Prompt: Count how many lines of the data below contain the string "bikini". Case counts, so reply with the number alone.

━━━━━ Records ━━━━━

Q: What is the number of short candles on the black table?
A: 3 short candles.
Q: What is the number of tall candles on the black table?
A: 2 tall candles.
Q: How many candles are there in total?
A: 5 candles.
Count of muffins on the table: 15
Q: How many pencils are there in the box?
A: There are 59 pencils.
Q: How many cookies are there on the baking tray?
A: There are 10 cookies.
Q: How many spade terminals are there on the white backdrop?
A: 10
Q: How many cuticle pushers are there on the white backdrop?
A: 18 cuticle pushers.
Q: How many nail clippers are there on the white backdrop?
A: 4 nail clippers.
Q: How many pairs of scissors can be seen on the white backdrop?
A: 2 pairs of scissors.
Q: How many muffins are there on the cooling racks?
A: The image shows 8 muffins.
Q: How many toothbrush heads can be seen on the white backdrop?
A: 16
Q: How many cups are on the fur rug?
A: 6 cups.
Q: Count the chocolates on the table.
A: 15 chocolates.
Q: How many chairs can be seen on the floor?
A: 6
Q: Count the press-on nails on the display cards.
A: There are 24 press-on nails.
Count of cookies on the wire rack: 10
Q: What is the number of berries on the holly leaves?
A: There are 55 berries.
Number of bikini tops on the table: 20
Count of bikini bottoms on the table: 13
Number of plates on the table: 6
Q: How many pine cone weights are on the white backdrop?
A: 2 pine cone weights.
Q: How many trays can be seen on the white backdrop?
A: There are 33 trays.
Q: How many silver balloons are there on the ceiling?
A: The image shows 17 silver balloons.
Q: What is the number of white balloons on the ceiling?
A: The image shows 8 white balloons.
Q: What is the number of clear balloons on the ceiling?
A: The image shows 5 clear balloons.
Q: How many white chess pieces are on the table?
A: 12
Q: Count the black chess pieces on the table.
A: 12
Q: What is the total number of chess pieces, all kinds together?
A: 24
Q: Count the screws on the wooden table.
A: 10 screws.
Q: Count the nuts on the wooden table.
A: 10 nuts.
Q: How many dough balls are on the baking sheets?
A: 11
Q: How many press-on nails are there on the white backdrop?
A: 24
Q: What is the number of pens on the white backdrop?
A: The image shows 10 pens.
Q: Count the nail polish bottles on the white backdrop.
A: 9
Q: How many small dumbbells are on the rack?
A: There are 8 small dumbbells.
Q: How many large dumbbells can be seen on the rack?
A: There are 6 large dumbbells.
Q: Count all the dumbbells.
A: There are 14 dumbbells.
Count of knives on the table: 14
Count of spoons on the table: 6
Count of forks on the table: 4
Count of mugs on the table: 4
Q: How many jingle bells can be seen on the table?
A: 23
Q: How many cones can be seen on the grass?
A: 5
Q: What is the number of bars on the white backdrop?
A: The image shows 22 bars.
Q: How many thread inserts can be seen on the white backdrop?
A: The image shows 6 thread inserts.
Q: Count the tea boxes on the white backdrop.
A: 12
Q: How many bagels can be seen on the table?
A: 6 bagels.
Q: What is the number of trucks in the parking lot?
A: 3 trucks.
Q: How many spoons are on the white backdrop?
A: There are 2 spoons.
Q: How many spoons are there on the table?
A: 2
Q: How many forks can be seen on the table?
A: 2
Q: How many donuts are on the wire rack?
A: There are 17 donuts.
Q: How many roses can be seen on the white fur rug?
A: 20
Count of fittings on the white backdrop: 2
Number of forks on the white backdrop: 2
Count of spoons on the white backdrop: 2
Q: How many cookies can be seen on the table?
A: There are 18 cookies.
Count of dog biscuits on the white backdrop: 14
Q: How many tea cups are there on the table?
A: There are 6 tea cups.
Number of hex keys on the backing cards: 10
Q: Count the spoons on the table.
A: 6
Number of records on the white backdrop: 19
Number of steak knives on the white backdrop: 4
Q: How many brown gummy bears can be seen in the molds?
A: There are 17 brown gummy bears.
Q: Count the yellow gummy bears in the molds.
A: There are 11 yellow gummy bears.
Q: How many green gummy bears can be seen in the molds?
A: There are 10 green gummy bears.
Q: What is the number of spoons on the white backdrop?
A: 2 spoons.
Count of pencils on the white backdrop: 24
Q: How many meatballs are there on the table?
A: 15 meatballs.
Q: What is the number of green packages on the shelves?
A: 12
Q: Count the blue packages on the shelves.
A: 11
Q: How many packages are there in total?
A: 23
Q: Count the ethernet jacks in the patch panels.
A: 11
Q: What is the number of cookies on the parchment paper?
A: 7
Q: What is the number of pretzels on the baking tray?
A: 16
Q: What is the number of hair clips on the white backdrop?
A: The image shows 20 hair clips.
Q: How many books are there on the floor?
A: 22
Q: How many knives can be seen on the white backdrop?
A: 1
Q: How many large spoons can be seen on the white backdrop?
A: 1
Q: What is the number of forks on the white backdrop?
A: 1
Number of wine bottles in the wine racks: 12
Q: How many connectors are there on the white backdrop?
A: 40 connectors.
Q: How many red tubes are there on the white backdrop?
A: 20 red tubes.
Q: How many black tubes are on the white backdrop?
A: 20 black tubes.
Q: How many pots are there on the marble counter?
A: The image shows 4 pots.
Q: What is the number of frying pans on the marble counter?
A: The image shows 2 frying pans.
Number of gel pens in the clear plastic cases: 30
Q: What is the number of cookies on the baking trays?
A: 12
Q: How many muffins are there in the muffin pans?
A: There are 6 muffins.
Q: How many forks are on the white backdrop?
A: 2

━━━━━

Answer for the task: 2